J. Steven Wilkins (born 27 June 1950) is an American Calvinist and evangelical pastor and author known for views on slavery in the United States.
Steve Wilkins holds degrees from the University of Alabama and the Reformed Theological Seminary of Jackson, Mississippi. He was ordained as a minister in the Presbyterian Church in America in 1976, and has served as the pastor of Church of the Redeemer in West Monroe, Louisiana since 1989.[1]
Wilkins is an advocate of Federal Vision theology. He has been called an advocate of Christian Reconstruction.[2]
In 2007, the Louisiana Presbytery was indicted by the PCA's Standing Judicial Commission for "failing to find a strong presumption of guilt" against Wilkins with regards to his theological views. Following this action, the congregation of Church of the Redeemer voted without dissent to withdraw from the PCA on January 27, 2008 and subsequently joined the Communion of Reformed Evangelical Churches.[3] Within the CREC, Wilkins is the Presiding Minister of Wycliffe Presbytery.[4]
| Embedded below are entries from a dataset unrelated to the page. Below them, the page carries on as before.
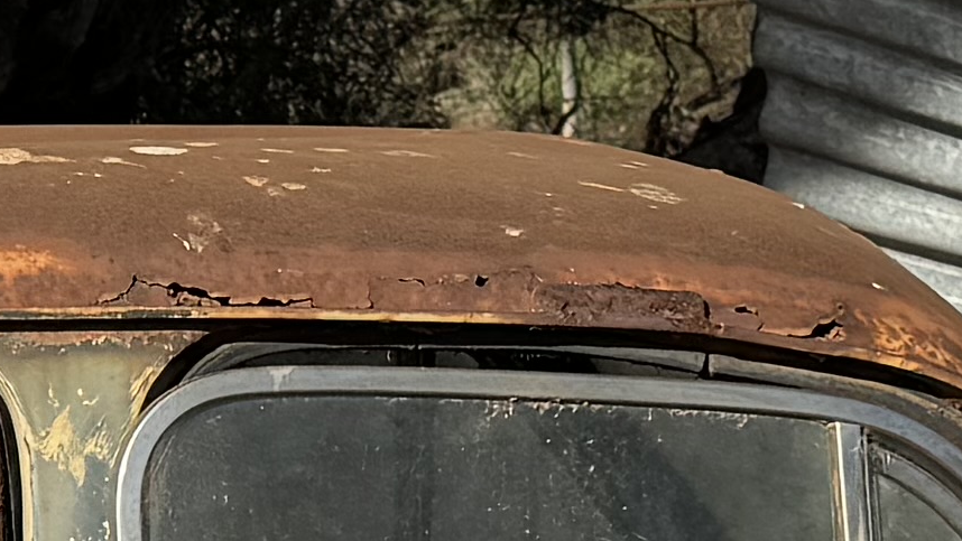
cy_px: 683
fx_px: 4439
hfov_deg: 11.8
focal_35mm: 174
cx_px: -490
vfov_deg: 6.9
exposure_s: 1/4950
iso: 80
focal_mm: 6.76
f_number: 1.78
He is a former board member of the League of the South and founder of the Southern Heritage Society.[5] His biography on Robert E. Lee, titled Call of Duty, was called “hagiographical” and omitted any criticism.[6]
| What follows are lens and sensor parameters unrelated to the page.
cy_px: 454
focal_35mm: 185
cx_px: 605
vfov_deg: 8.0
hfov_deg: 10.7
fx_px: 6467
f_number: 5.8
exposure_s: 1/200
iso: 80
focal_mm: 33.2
In the pamphlet Southern Slavery, As It Was, Wilkins and co-author Douglas Wilson argued for a view that the status of slaves had not been as bad as is currently taught in American schools. He stated for example that: "slavery produced in the South a genuine affection between the races that we believe we can say has never existed in any nation before the War or since." Historians such as Peter H. Wood, Clayborne Carson, and Bancroft Prize winner Ira Berlin have condemned the pamphlet's arguments, with Wood calling them as spurious as Holocaust denial.[7]
Canon Press ceased publication of the pamphlet when it became aware of serious citation errors in 24 passages authored by Wilkins where quotations, some lengthy, from the 1974 book Time on the Cross: The Economics of American Negro Slavery by Robert William Fogel and Stanley L. Engerman were not cited. Robert McKenzie, the history professor who first noticed the citation problems, described the authors as being "sloppy" rather than "malevolent" while also pointing out that he had reached out to Wilson several years earlier.[8] Wilson reworked and redacted the arguments and published (without Wilkins) a new set of essays under the name Black & Tan after consulting with historian Eugene Genovese.[9]